My first reaction (aside from the 'why does San Francisco always smell so bad’ reaction) was that this convention was... confusing. It took place in the Marriott hotel, and as soon as we walked in the door we were confused as to where we actually had to go to get our passes. There were no directional arrows, and no maps provided. Instead they wanted you to download a smartphone app, which is annoying in itself. But the hotel also did not provide free Wifi which made downloading an app even more frustrating. Not all of us have extensive data plans.
But we found the booth to get our passes (which at $40 per person were expensive compared to other conventions, I was told). By this time it was about 10:40, and we were rushing because we didn't want to be late for Ian McDiarmid. Of course there was no clear signage so we had to find someone to ask. Fortunately for us, we either got there early enough or no one else was super interested because we were one of the first people in line. We got seats at the very front of the room, with the only spots in front of us being those designated for those who needed the sign language interpreter. Except there wasn't a sign language interpreter there so... that was weird.
It ended up being a really good Q and A session. McDiarmid is an eloquent, entertaining speaker and he had great stories from both his work with Star Wars and outside of it. I’m not really a Star Wars fan, but I still really enjoyed it. I would have gone to get an autograph and a picture, but it was $80 for an autograph alone! I'm sure some people were willing to pay that, but I had no interest in doing so.
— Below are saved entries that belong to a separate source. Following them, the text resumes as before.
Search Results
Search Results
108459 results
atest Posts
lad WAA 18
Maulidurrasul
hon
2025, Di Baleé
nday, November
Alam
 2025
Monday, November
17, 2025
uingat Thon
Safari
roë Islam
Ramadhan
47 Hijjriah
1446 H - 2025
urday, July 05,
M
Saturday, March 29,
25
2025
Afterward my girlfriend wanted to go to the Jenna Coleman panel, but unfortunately the line was super long and neither of us really wanted to wait in it. So instead we got some ridiculously overpriced pizza and then went to explore the exhibit hall. I was really looking forward to walking out with a piece of art, but there was nothing I saw that I wanted to spend money on. So my only souvenir is the convention lanyard, but that’s still cool.
After exploring the hall we were both getting kind of tired. The spaces were crowded, and neither of us really do well with crowds. But there were two more things we wanted to look at: the game floor, and a prop/costume exhibit. Really we just wanted to see what the game store was offering, which ended up being nothing unless you were a die collector. The costume museum was also, to be blunt, really lame. It had some Captain America, Batman, and Iron Man props/costumes, but there were only about seven of them total. Not being a fan of those characters, it had nothing to offer me.
At this point we were both getting toward the end of our energy levels. There were no other interesting panels, and nothing else really to see. So after getting lunch at a nearby restaurant, we left.
She told me that this was fairly small by convention standards, and that if I want a real convention experience I should make my way to Wonder Con. Maybe one day I will. I won’t say that SF Comic Con was a bad experience, per se, but with the large crowds, the bland panels, and the not really exciting exhibits, I can’t say it was a great one either. I’d try going to a different convention in the future, but with the hope that it will be a better experience. Ian McDiarmid was the highlight, but I also sort of feel like I paid $40 just to hear him speak for 50 minutes. Regardless, with my departure from the country coming up in (at the time of the convention) just over two weeks, any time doing things with people I love is quality time. So it was still a good day.